7 Aralık 2018 Cuma

CEMAL KAŞIKÇI CİNAYETİ BÖLÜM 1

CEMAL KAŞIKÇI CİNAYETİ BÖLÜM 1


Serdar ÇUKUR
01 ARALIK 2018 




Cemal Kaşıkçı, 13 Ekim 1958’te Suudi Arabistan’ın Medine şehrinde dünyaya geldi.  İlk ve orta eğitimini Suudi Arabistan’da tamamlayan Kaşıkçı, 1982 yılında Indiana State Üniversitesi’nden mezun oldu. Kaşıkçı, 1991-1999 yılları arasında, Al Madina, Okaz, Al Sharq Al Awsat, Al Majalla ve Al Muslimoon da dahil olmak
üzere çeşitli Arap gazetelerinde görev yaptı. Kaşıkçı, ayrıca Arab News‘de ve Al Watan‘da yöneticilik görevlerinde bulundu. Kaşıkçı’nın, Al Watan gazetesinde ülkeyi eleştiren yazılarının yer alması nedeniyle görevinden alındığı görüldü.
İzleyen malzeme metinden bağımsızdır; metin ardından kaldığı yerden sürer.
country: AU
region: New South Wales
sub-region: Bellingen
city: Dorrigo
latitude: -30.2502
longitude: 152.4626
Sonrasında Suudi Arabistan’ı terk eden Kaşıkçı, Prens Türki al Faysal’ın medya
danışmanlığını yapmaya başladı. Bu gelişme sonrasında, Kaşıkçı, 2008’de tekrardan Al Watan‘ın yazı işleri müdürlüğüne getirildi; ama 2010 yılında yayınlanan eleştirel yazıları nedeniyle tekrardan görevden alındı.
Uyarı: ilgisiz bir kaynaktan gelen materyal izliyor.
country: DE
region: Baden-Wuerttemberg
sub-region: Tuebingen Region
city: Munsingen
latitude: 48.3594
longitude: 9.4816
2015 yılında, Kaşıkçı’nın bu kez Bahreyn’de açılan Al-Arab kanalında yer aldığı görülmüştür; ama Kaşıkçı’nın burada da kısa sürede kaldığı görüldü. Kanalın kapatılması sonrasında, Kaşıkçı, Eylül 2017’den itibaren ABD’de yaşamaya ve Washington Post gazetesinde yazılar yazmaya başladı.[1] Kendisi, İstanbul’daki Suudi Arabistan Başkonsolosluğu’nda öldürülmesine kadar da ABD’de yaşamıştır. Bu çalışmada, 2 Ekim 2018 tarihinde nişanlısı Hatice Cengiz ile birlikte evlilik işlemlerini gerçekleştirmek için İstanbul’daki Suudi Arabistan’ın Başkonsolos luğu’na giriş yapan, ancak bir daha binadan çıkamayan ve ilerleyen günlerde bina içerisinde işlenen bir cinayete kurban gittiği anlaşılan Cemal Kaşıkçı’nın başına gelenlerin ardından yaşanan gelişmelere ve devletlerin bu cinayet sonrasında nasıl bir tavır sergilediklerine dair analizler
yapılacaktır.

2 Ekim 2018 tarihinde Cemal Kaşıkçı, nişanlısı Hatice Cengiz ile evlilik işlemlerini gerçekleştirmek için Suudi Arabistan’ın İstanbul Başkonsolosluğu’na geldi. Kaşıkçı ’nın binaya saat 13:14’te tek başına giriş yaptığı, cinayet sonrasında yayınlanan kamera görüntülerinde görülmüştür. Sonrasında, Cemal Kaşıkçı’dan
bir daha haber alınamadı. Bir gün sonra, bir grubun Suudi Arabistan’ın İstanbul Başkonsolosluğu’nun önünde Cemal Kaşıkçı’nın binada zorla tutulduğunu ve derhal serbest bırakılmasını istediklerini beyan eden bir eylem yaptıkları görüldü. Bu iddia sonrasında, Suudi Arabistan hükümeti tarafından bu olaya ilişkin
haberlerin kendilerince takip edildiğini ifade eden açıklamaların yapıldığı görülmüştür. Bu gelişmenin üzerine, Türk yetkililerinin binada arama yapabilmek adına Suudi makamlardan resmi talepte bulundukları açıklanmıştır. Öyle ki, bu gelişme sonrasında Suudi Arabistan Büyükelçisi Velid bin Abdülkerim El-Hireyci
Dışişleri Bakanlığı’na çağrılmış ve El Hireyci, “Bilgi sahibi değiliz, araştırıyoruz. Aldığımız bilgileri aktaracağım.” dediği görülmüştür.[2]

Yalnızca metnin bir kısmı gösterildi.